ReviewMar 5, 2026, 12:59 AM
Verdict
Review
Confidence
medium
Model
gpt-5-mini
Summary
The skill's instructions align with its stated goal (structured TDD-driven multi-file changes) but they expect unrestricted access to repository files, git operations, test/runtime commands, and process restarts while declaring no required credentials or environment details — an incoherence that could lead to unintended or dangerous actions if run autonomously.
Guidance
This skill is coherent in purpose (it prescribes careful planning, tests-first implementation, and reviews) but it instructs the agent to perform powerful repo and runtime operations while declaring no credentials or environment requirements. Before installing or enabling this skill: - Require explicit human approval for any 'git push', 'deploy' or 'PM2 restart' steps (do not allow automatic pushes to protected branches or automatic restarts without manual confirmation). - Restrict agent permissions: give it read-only access where possible during planning; provide narrowly scoped deploy keys/accounts for any required pushes and restarts; prefer CI/CD for final pushes and deploys. - Verify local tooling: ensure node/npm, test runners, and PM2 are available in the runtime environment and understand which user account will execute commands. - Audit and review every generated plan before execution; insist on the 'design approved' HARD GATE and keep the approval manual and auditable. - Limit sub-agent network access and model choices if possible; avoid allowing sub-agents to exfiltrate repository contents or secrets. If you cannot enforce these controls (manual gating, least-privilege deploy keys, CI-based deploys), treat this skill as risky and avoid enabling autonomous execution. If you can enforce them, the skill can be useful but still requires operational safeguards.

Review Dimensions

Purpose & Capability
noteThe name/description (structured development with sub-agents, TDD, multi-file changes) matches the SKILL.md: it describes planning, tests-first tasks, commits, and sub-agent execution. However, the skill declares no required env vars, binaries, or config paths even though its workflow explicitly requires filesystem and VCS access, a test runner (npm), and deployment/runtime control (PM2). The missing declarations are a proportionality/visibility gap rather than a direct mismatch in purpose.
Instruction Scope
concernThe SKILL.md instructs the agent to read repository files and recent commits, create and modify exact file paths, run tests (npm test), commit, git push, and restart PM2 — plus produce screenshots for UI tasks. It also prescribes spawning fresh sub-agents per task. Those are powerful actions that go beyond passive guidance: they are operational steps that can modify code and production state. The instructions do not explicitly require an explicit human approval gate for git push / PM2 restart (the plan approval gate exists but could be automated), nor do they limit what paths/branches may be modified. This broad operational scope is noteworthy and could be dangerous if executed without strict human control.
Install Mechanism
okInstruction-only skill with no install spec and no code files — lowest install risk. Nothing will be written to disk by an installer as part of skill setup.
Credentials
concernThe skill requests no environment variables or credentials in its manifest, but its runtime instructions require capabilities that typically depend on credentials or privileged access: git push (SSH keys or git credentials), running npm tests (node/npm installed), and restarting PM2 (server/process control).
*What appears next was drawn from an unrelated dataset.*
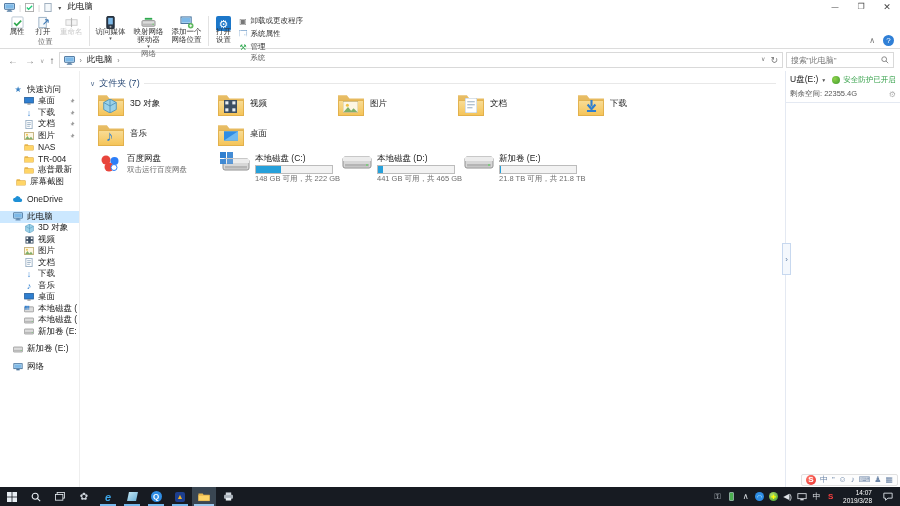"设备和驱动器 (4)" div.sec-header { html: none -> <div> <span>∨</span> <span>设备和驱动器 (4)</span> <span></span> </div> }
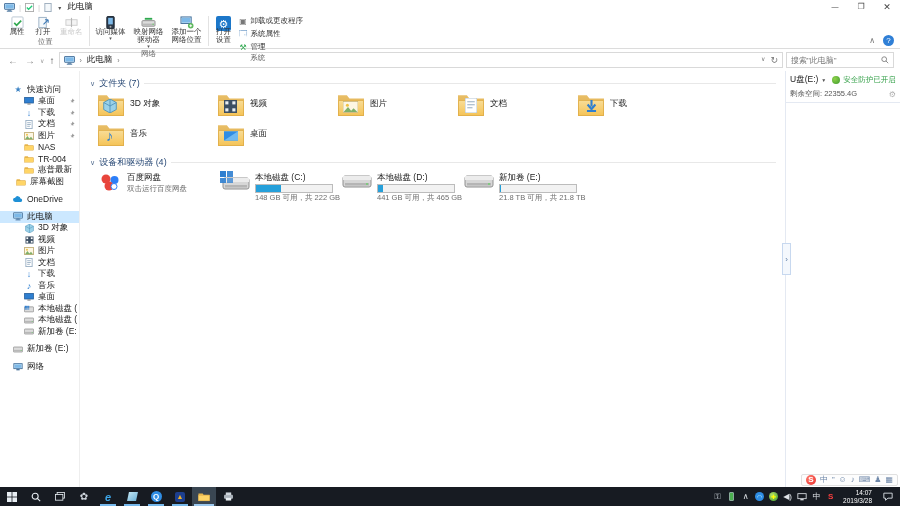"11 个项目" div.statusbar { html: none -> <div> <span>11 个项目</span> </div> }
The absence of declared required credentials/config paths is an incoherence: a legitimate implementer should document what credentials, user accounts, or host access the skill expects and what minimum privileges are needed.
Persistence & Privilege
notealways is false (good) and autonomous invocation is allowed (the platform default). The real risk is operational: the skill's normal flow includes git push and PM2 restarts, which can be executed by an agent if allowed. That combination (autonomous invocation + ability to perform repo pushes and process restarts) increases blast radius but is not in itself flagged by the skill metadata — users should ensure manual gating or least-privilege controls before enabling autonomous runs.